**Exercise passage**
[Start of section]

In a significant development in the cryptocurrency and NFT space, a Pennsylvania man, Waylon Wilcox, has pleaded guilty to underreporting nearly $13 million in profits from trading CryptoPunks, a highly valuable NFT collection. Wilcox, 45, admitted to filing false tax returns for the years 2021 and 2022, which could lead to a maximum penalty of six years in prison, supervised release, and substantial fines.
During 2021, Wilcox sold 62 CryptoPunks, earning approximately $7.4 million in profit. The following year, he sold an additional 35 CryptoPunks for $4.9 million. Despite these substantial earnings, Wilcox intentionally failed to report these transactions on his tax filings, claiming he had not engaged in any digital asset transactions. This resulted in a significant underpayment of taxes, with estimates suggesting he evaded over $3.2 million in tax liabilities.
The case highlights the increasing scrutiny of cryptocurrency and NFT transactions by tax authorities. The IRS has been actively pursuing individuals who attempt to conceal income from digital assets, emphasizing the importance of compliance with tax laws. The investigation was conducted by the IRS and its Criminal Investigation Department.
In related news, the U.S. government has recently repealed a rule that would have required decentralized finance (DeFi) platforms to report user transactions to the IRS. This move has been seen as a victory for the crypto industry, which argued that such regulations would be impractical for decentralized platforms. However, centralized exchanges and brokers continue to be subject to third-party tax reporting requirements, underscoring the evolving landscape of cryptocurrency taxation.

[End of section]

**Using the information**
a - Say whether each statement agrees with the CryptoPunks tax article. Answer yes or no for each, and quote the words of the article that decide it.
(i) Wilcox sold 62 CryptoPunks in 2021.
(ii) The FBI conducted the investigation.
(iii) The maximum prison term Wilcox faces is ten years.
b - Reproduce the CryptoPunks tax article from "In a significant development" up to and including "in tax liabilities.", renaming "Wilcox" as "Mr. Wilcox" wherever it occurs.

**Extracted information**
[Start of section]

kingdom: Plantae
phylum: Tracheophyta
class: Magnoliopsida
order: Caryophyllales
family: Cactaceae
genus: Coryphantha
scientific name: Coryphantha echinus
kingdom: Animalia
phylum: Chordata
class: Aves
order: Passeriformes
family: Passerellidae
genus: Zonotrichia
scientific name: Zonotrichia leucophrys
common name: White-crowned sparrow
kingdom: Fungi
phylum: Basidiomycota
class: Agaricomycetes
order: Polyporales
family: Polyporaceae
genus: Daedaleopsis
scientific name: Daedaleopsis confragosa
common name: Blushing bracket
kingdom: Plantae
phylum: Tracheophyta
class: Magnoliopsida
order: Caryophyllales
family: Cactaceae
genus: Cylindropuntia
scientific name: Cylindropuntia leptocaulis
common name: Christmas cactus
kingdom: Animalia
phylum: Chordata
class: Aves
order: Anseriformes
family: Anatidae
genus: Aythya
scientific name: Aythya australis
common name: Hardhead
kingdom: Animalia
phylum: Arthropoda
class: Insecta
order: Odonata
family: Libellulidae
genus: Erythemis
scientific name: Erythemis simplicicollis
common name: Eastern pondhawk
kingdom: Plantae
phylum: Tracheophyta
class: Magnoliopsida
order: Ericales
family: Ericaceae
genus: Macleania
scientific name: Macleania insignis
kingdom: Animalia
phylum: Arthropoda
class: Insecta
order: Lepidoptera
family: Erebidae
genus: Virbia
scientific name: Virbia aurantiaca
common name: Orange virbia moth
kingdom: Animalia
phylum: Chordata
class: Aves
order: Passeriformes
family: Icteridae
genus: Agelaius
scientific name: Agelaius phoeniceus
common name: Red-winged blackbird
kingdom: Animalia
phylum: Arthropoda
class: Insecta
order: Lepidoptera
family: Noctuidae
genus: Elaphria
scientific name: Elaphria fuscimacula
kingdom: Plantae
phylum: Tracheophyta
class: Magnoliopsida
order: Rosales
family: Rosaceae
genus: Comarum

[End of section]

**Written responses**
a -
(i) Yes: "During 2021, Wilcox sold 62 CryptoPunks"
(ii) No: "The investigation was conducted by the IRS and its Criminal Investigation Department."
(iii) No: "a maximum penalty of six years in prison"

b -
In a significant development in the cryptocurrency and NFT space, a Pennsylvania man, Waylon Mr. Wilcox, has pleaded guilty to underreporting nearly $13 million in profits from trading CryptoPunks, a highly valuable NFT collection. Mr. Wilcox, 45, admitted to filing false tax returns for the years 2021 and 2022, which could lead to a maximum penalty of six years in prison, supervised release, and substantial fines.
During 2021, Mr. Wilcox sold 62 CryptoPunks, earning approximately $7.4 million in profit. The following year, he sold an additional 35 CryptoPunks for $4.9 million. Despite these substantial earnings, Mr. Wilcox intentionally failed to report these transactions on his tax filings, claiming he had not engaged in any digital asset transactions. This resulted in a significant underpayment of taxes, with estimates suggesting he evaded over $3.2 million in tax liabilities.